GIVEN REQUEST> Transcribe the G7 minerals passage word for word, from "Development of Global" up to and including "on Economic Resilience.".

GIVEN PASSAGE>

* * * * * * * * *

Further, the G7 does not invite the G7 members' ministers responsible for natural resources to hold a stand-alone or joint pre-summit meeting. Additionally, the G7's compliance with other subjects highly relevant for its minerals commitments has had historically lower compliance and a lower effect on the probability of compliance: trade, −45.1%; crime and corruption, −36.4%, conflict prevention, −24.7%; climate change, −21.0% (Rapson 2021). This is somewhat confirmed with the one assessed G7 minerals commitment, with its environmental reference and low compliance of 56%. More hopefully, energy has a stronger positive effect, or +15.9%.

Finally, there is yet no solid evidence on the impact of specified agents — or initiatives and programs — on the G7's compliance. Of the 44 minerals commitments, 14, or 32%, reference a specified agent. Also unknown are those commitments with a reference to the private sector (N=5, 11%) or civil society (N=1, 3%).

Development of Global Governance

On the sixth dimension of performance, development of the institutional internal and external global governance, there were 21 references to international institutions in the leaders' communiqué passages on minerals (see Appendix F). Three went to institutions inside the G7: one each to the 2007 presidency, the G7 Investment Screening Expert Group and the G7 Panel on Economic Resilience.

The remaining 18 references went to outside institutions: four to the OECD, two each to the International Finance Corporation and the Intergovernmental Forum on Mining, Minerals, Metals and Sustainable Development, and one each to the remainder. Notably, one of these latter references was to the UN Environment Programme.

Of these references, the G7 led and supportively followed equally. It welcomed and called on external and internal institutions eight times and it agreed to support and cooperate with them eight times.

Conclusion

Although the G7 has paid little attention to minerals, this subject has been on the leaders' agenda since 2003 Evian Summit and as recently as the 2021 Cornwall Summit. The G7's governance of mining has been sporadic, with only politically conservative leaders bringing minerals to the G7's agenda: French presidents Jacques Chirac in 2003 and Nicolas Sarkozy in 2011; US president George W. Bush in 2004; German chancellor Angela Merkel in 2007; Canadian prime minister Stephen Harper in 2010; and British prime ministers David Cameron in 2013 and Boris Johnson in 2021.

Across all the six dimensions of summit performance, the G7 has had low performance. With little attention given to minerals in its communiqués, there were subsequently few discrete commitments, relative to other subjects. Its strongest performance came with a relatively high number of references to the G7's core foundational mission of democracy, specifically to the democratic value of transparency, especially at Heiligendamm in 2007 and Lough Erne in 2013. Research suggests that references to democratic values in G7 commitments is a predictor of higher compliance (Rapson 2021). This bodes well for the G7's compliance with its minerals commitments, where data are not yet available. Yet several factors can inhibit compliance, suggesting that the G7's compliance with its minerals commitments may be moderate at best. Still, the 2021 Cornwall Summit opened the door to improved governance of minerals with its, albeit low binding, commitment to consider critical rare earth minerals against the backdrop of a rapidly warming planet.

* * * * * * * * *

INFORMATION PROVIDED>
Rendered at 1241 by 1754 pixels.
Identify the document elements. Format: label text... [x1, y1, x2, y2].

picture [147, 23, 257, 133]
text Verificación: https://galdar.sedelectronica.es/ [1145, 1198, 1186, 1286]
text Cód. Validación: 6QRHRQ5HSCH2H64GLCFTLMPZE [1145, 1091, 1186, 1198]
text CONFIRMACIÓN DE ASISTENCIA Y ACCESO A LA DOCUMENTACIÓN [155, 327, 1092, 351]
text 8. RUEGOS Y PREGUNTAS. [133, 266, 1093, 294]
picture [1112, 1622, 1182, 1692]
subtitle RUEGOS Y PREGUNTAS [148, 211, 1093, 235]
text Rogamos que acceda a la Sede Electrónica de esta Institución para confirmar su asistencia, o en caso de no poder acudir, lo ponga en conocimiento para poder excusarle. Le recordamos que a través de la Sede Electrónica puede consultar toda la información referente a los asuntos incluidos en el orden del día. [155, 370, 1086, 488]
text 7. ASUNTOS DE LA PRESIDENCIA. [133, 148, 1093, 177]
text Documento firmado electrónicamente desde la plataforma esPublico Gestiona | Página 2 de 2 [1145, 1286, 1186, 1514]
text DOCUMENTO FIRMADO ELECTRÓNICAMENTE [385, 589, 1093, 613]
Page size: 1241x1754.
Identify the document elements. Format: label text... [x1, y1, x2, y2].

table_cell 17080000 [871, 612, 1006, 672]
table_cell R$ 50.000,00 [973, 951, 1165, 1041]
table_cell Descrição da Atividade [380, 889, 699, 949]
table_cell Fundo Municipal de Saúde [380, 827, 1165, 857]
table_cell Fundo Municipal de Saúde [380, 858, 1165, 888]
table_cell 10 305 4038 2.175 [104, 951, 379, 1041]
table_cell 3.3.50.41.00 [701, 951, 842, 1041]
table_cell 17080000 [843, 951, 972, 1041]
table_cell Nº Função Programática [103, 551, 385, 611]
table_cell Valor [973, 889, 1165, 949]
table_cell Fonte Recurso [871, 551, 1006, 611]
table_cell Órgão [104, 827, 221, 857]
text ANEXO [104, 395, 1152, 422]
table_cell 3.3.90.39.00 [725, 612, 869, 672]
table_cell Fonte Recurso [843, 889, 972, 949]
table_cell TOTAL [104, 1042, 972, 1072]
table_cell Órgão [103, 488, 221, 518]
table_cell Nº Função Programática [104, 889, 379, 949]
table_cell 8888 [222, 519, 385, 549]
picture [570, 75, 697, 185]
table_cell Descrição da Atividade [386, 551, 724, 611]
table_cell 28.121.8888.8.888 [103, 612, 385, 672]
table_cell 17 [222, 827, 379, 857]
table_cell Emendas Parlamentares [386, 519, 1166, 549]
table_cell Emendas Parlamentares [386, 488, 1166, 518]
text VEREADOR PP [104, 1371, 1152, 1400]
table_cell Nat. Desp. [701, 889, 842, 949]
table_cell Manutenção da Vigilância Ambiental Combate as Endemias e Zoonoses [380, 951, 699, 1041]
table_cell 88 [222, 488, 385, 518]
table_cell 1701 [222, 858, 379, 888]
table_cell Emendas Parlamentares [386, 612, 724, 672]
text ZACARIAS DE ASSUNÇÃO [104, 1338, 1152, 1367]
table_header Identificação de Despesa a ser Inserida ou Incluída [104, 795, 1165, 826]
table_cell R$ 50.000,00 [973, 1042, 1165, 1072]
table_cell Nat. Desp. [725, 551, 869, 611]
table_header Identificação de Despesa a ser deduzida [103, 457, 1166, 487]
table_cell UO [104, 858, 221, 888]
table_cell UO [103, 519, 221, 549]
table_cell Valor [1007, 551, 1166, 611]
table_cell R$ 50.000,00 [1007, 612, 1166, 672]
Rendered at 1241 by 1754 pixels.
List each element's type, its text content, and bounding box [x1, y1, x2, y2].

* * * * * * * * *

RESULT>
Development of Global Governance

On the sixth dimension of performance, development of the institutional internal and external global governance, there were 21 references to international institutions in the leaders' communiqué passages on minerals (see Appendix F). Three went to institutions inside the G7: one each to the 2007 presidency, the G7 Investment Screening Expert Group and the G7 Panel on Economic Resilience.